§ **Instructions for the task**
Exclude the pictures; give every entry again exactly as written.

[Collected data]

#####

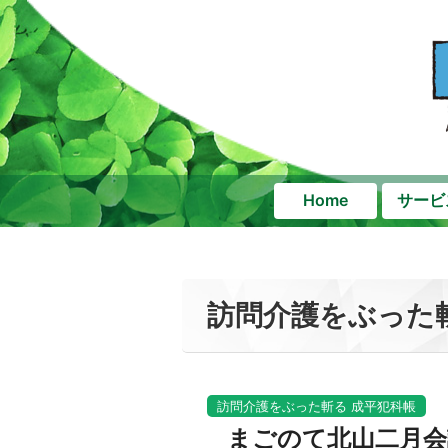
Home
サービ
訪問介護をぶった
訪問介護をぶった斬る 成平犯科帳
まごのて北山二月会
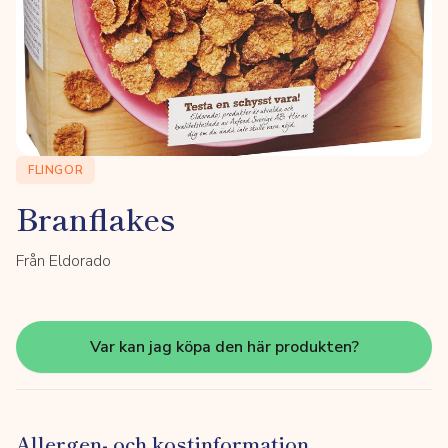
FLINGOR
Branflakes
Från Eldorado
Var kan jag köpa den här produkten?
Allergen- och kostinformation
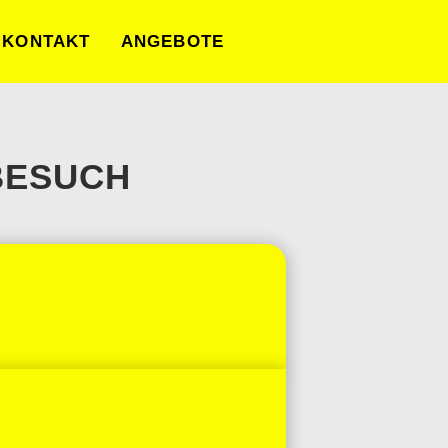
KONTAKT
ANGEBOTE
BESUCH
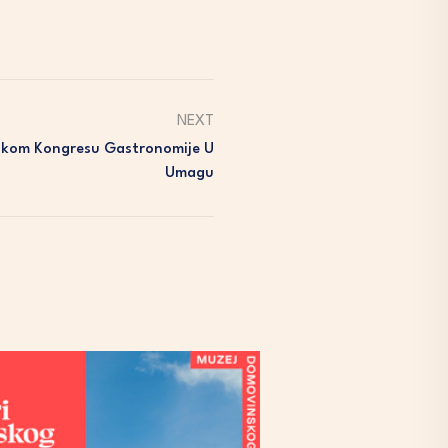
NEXT
skom Kongresu Gastronomije U
Umagu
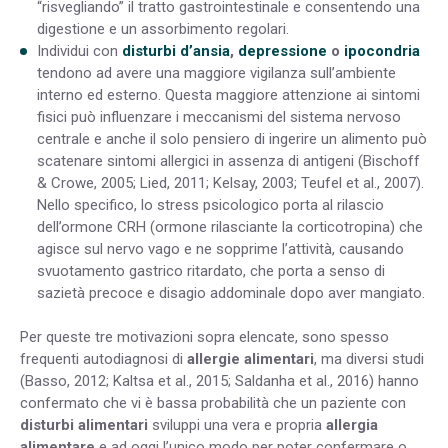
“risvegliando” il tratto gastrointestinale e consentendo una
digestione e un assorbimento regolari.
Individui con
disturbi d’ansia
,
depressione
o
ipocondria
tendono ad avere una maggiore vigilanza sull’ambiente
interno ed esterno. Questa maggiore attenzione ai sintomi
fisici può influenzare i meccanismi del sistema nervoso
centrale e anche il solo pensiero di ingerire un alimento può
scatenare sintomi allergici in assenza di antigeni (
Bischoff
& Crowe, 2005; Lied, 2011; Kelsay, 2003; Teufel et al., 2007
).
Nello specifico, lo stress psicologico porta al rilascio
dell’ormone CRH (ormone rilasciante la corticotropina) che
agisce sul nervo vago e ne sopprime l’attività, causando
svuotamento gastrico ritardato, che porta a senso di
sazietà precoce e disagio addominale dopo aver mangiato.
Per queste tre motivazioni sopra elencate, sono spesso
frequenti autodiagnosi di
allergie alimentari
, ma diversi studi
(
Basso, 2012; Kaltsa et al., 2015; Saldanha et al., 2016
) hanno
confermato che
vi è bassa probabilità che un paziente con
disturbi alimentari
sviluppi una vera e propria
allergia
alimentare
e ad oggi l’unico modo per poter confermare o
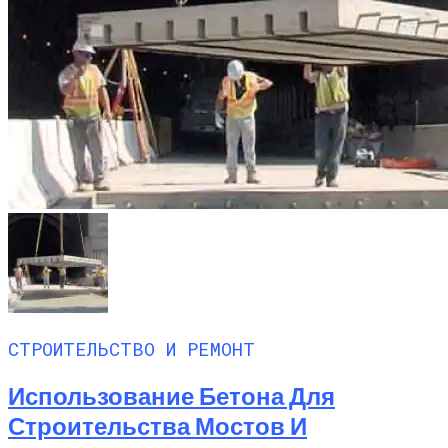
СТРОИТЕЛЬСТВО И РЕМОНТ
Использование Бетона Для
Строительства Мостов И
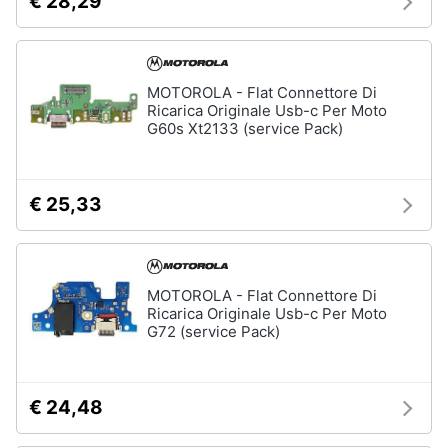
€ 28,29
MOTOROLA - Flat Connettore Di
Ricarica Originale Usb-c Per Moto
G60s Xt2133 (service Pack)
€ 25,33
MOTOROLA - Flat Connettore Di
Ricarica Originale Usb-c Per Moto
G72 (service Pack)
€ 24,48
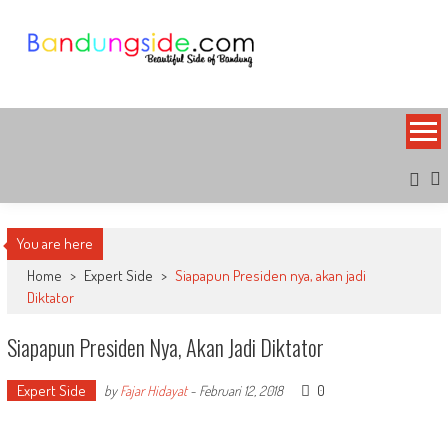
Skip
to
content
Bandung Side
Sisi Cantik Bandung
You are here
Home
>
Expert Side
>
Siapapun Presiden nya, akan jadi
Diktator
Siapapun Presiden Nya, Akan Jadi Diktator
Expert Side
0
by
Fajar Hidayat
-
Februari 12, 2018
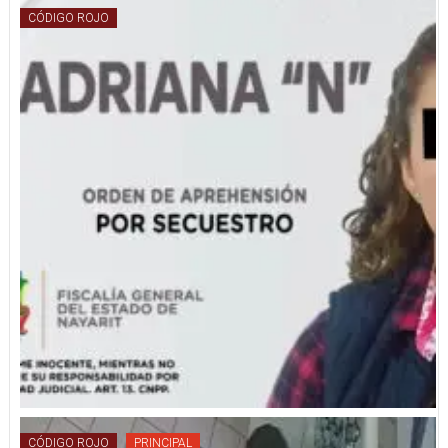
CÓDIGO ROJO
CÓDIGO ROJO
PRINCIPAL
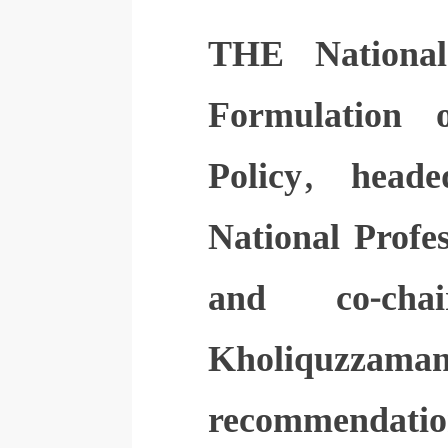
THE National
Formulation 
Policy, head
National Prof
and co-ch
Kholiquzzaman
recommendati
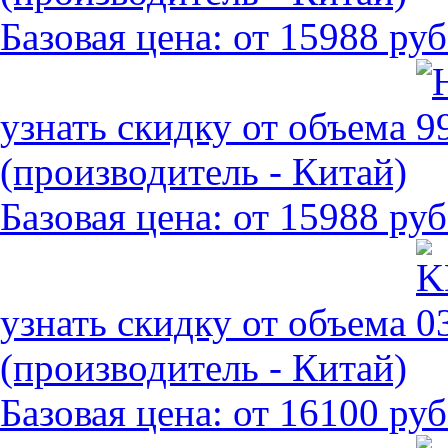
Базовая цена:
от 15988 руб
узнать скидку от объема
(производитель - Китай)
Базовая цена:
от 15988 руб
узнать скидку от объема
(производитель - Китай)
Базовая цена:
от 16100 руб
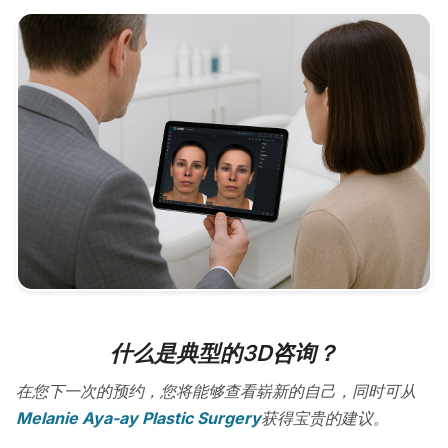
什么是典型的3D咨询？
在您下一次的预约，您将能够查看崭新的自己，同时可从
Melanie Aya-ay Plastic Surgery
获得宝贵的建议。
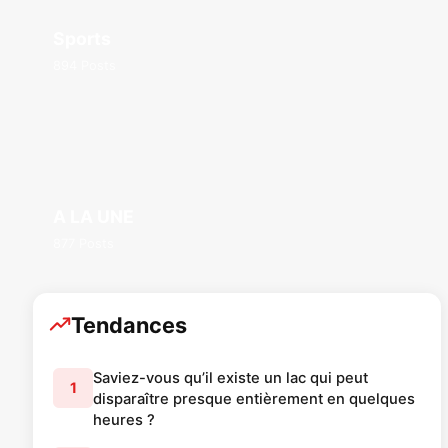
Sports
894 Posts
A LA UNE
877 Posts
Tendances
Saviez-vous qu’il existe un lac qui peut
1
disparaître presque entièrement en quelques
heures ?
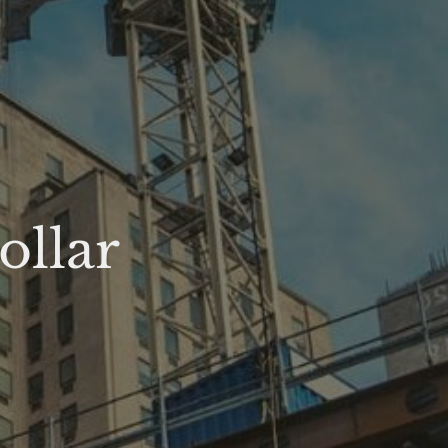
ollar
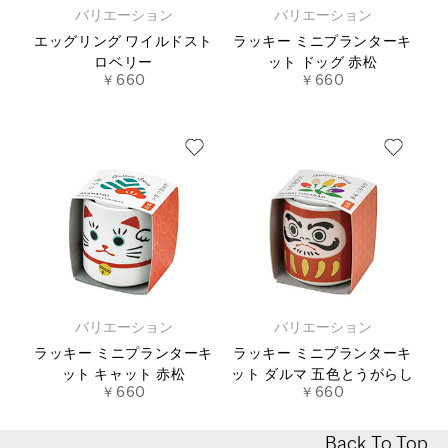
バリエーション
バリエーション
エッグリング ワイルドスト
ラッキー ミニプランターキ
ロベリー
ット ドッグ 赤松
￥660
￥660
バリエーション
バリエーション
ラッキー ミニプランターキ
ラッキー ミニプランターキ
ット キャット 赤松
ット ダルマ 五色とうがらし
￥660
￥660
Back To Top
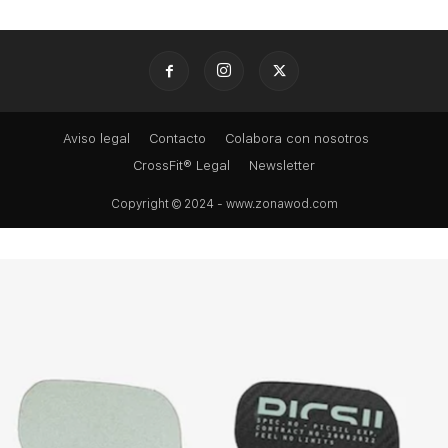
Aviso legal
Contacto
Colabora con nosotros
CrossFit® Legal
Newsletter
Copyright © 2024 - www.zonawod.com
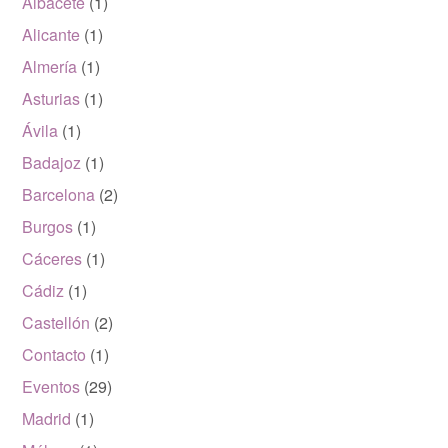
Albacete
(1)
Alicante
(1)
Almería
(1)
Asturias
(1)
Ávila
(1)
Badajoz
(1)
Barcelona
(2)
Burgos
(1)
Cáceres
(1)
Cádiz
(1)
Castellón
(2)
Contacto
(1)
Eventos
(29)
Madrid
(1)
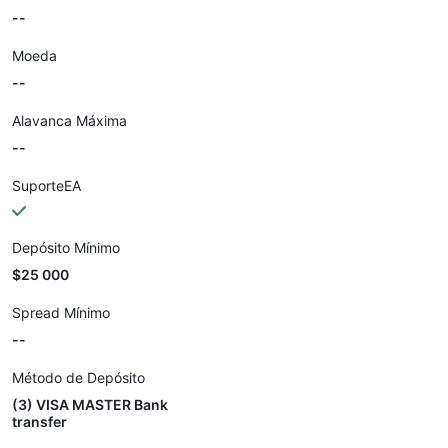
--
Moeda
--
Alavanca Máxima
--
SuporteEA
Depósito Mínimo
$25 000
Spread Mínimo
--
Método de Depósito
(3) VISA MASTER Bank
transfer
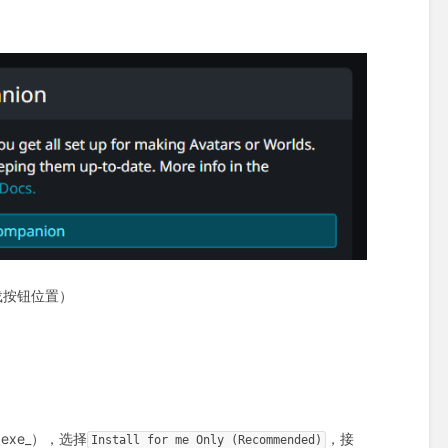
载按钮位置）
.exe_），选择
，接
Install for me Only (Recommended)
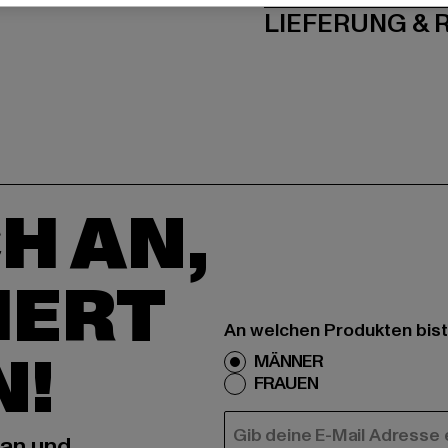
LIEFERUNG &
H AN,
IERT
An welchen Produkten bist
N!
MÄNNER
FRAUEN
E-MAIL
 an und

#####

§ **Exercise output**
Home
サービ
訪問介護をぶった
訪問介護をぶった斬る 成平犯科帳
まごのて北山二月会
FLINGOR
Branflakes
Från Eldorado
Var kan jag köpa den här produkten?
Allergen- och kostinformation
KONTAKT
ANGEBOTE
BESUCH
NEXT
skom Kongresu Gastronomije U
Umagu
“risvegliando” il tratto gastrointestinale e consentendo una
digestione e un assorbimento regolari.
Individui con
disturbi d’ansia
,
depressione
o
ipocondria
tendono ad avere una maggiore vigilanza sull’ambiente
interno ed esterno. Questa maggiore attenzione ai sintomi
fisici può influenzare i meccanismi del sistema nervoso
centrale e anche il solo pensiero di ingerire un alimento può
scatenare sintomi allergici in assenza di antigeni (
Bischoff
& Crowe, 2005; Lied, 2011; Kelsay, 2003; Teufel et al., 2007
).
Nello specifico, lo stress psicologico porta al rilascio
dell’ormone CRH (ormone rilasciante la corticotropina) che
agisce sul nervo vago e ne sopprime l’attività, causando
svuotamento gastrico ritardato, che porta a senso di
sazietà precoce e disagio addominale dopo aver mangiato.
Per queste tre motivazioni sopra elencate, sono spesso
frequenti autodiagnosi di
allergie alimentari
, ma diversi studi
(
Basso, 2012; Kaltsa et al., 2015; Saldanha et al., 2016
) hanno
confermato che
vi è bassa probabilità che un paziente con
disturbi alimentari
sviluppi una vera e propria
allergia
alimentare
e ad oggi l’unico modo per poter confermare o
СТРОИТЕЛЬСТВО И РЕМОНТ
Использование Бетона Для
Строительства Мостов И
€ 28,29
MOTOROLA - Flat Connettore Di
Ricarica Originale Usb-c Per Moto
G60s Xt2133 (service Pack)
€ 25,33
MOTOROLA - Flat Connettore Di
Ricarica Originale Usb-c Per Moto
G72 (service Pack)
€ 24,48
Skip
to
content
Bandung Side
Sisi Cantik Bandung
You are here
Home
>
Expert Side
>
Siapapun Presiden nya, akan jadi
Diktator
Siapapun Presiden Nya, Akan Jadi Diktator
Expert Side
0
by
Fajar Hidayat
-
Februari 12, 2018
CÓDIGO ROJO
CÓDIGO ROJO
PRINCIPAL
THE National
Formulation 
Policy, head
National Prof
and co-ch
Kholiquzzaman
recommendati
Базовая цена:
от 15988 руб
узнать скидку от объема
(производитель - Китай)
Базовая цена:
от 15988 руб
узнать скидку от объема
(производитель - Китай)
Базовая цена:
от 16100 руб
什么是典型的3D咨询？
在您下一次的预约，您将能够查看崭新的自己，同时可从
Melanie Aya-ay Plastic Surgery
获得宝贵的建议。
Sports
894 Posts
A LA UNE
877 Posts
Tendances
Saviez-vous qu’il existe un lac qui peut
1
disparaître presque entièrement en quelques
heures ?
ollar
バリエーション
バリエーション
エッグリング ワイルドスト
ラッキー ミニプランターキ
ロベリー
ット ドッグ 赤松
￥660
￥660
バリエーション
バリエーション
ラッキー ミニプランターキ
ラッキー ミニプランターキ
ット キャット 赤松
ット ダルマ 五色とうがらし
￥660
￥660
Back To Top
Aviso legal
Contacto
Colabora con nosotros
CrossFit® Legal
Newsletter
Copyright © 2024 - www.zonawod.com
Albacete
(1)
Alicante
(1)
Almería
(1)
Asturias
(1)
Ávila
(1)
Badajoz
(1)
Barcelona
(2)
Burgos
(1)
Cáceres
(1)
Cádiz
(1)
Castellón
(2)
Contacto
(1)
Eventos
(29)
Madrid
(1)
--
Moeda
--
Alavanca Máxima
--
SuporteEA
Depósito Mínimo
$25 000
Spread Mínimo
--
Método de Depósito
(3) VISA MASTER Bank
transfer
载按钮位置）
.exe_），选择
，接
Install for me Only (Recommended)
LIEFERUNG &
H AN,
IERT
An welchen Produkten bist
N!
MÄNNER
FRAUEN
E-MAIL
 an und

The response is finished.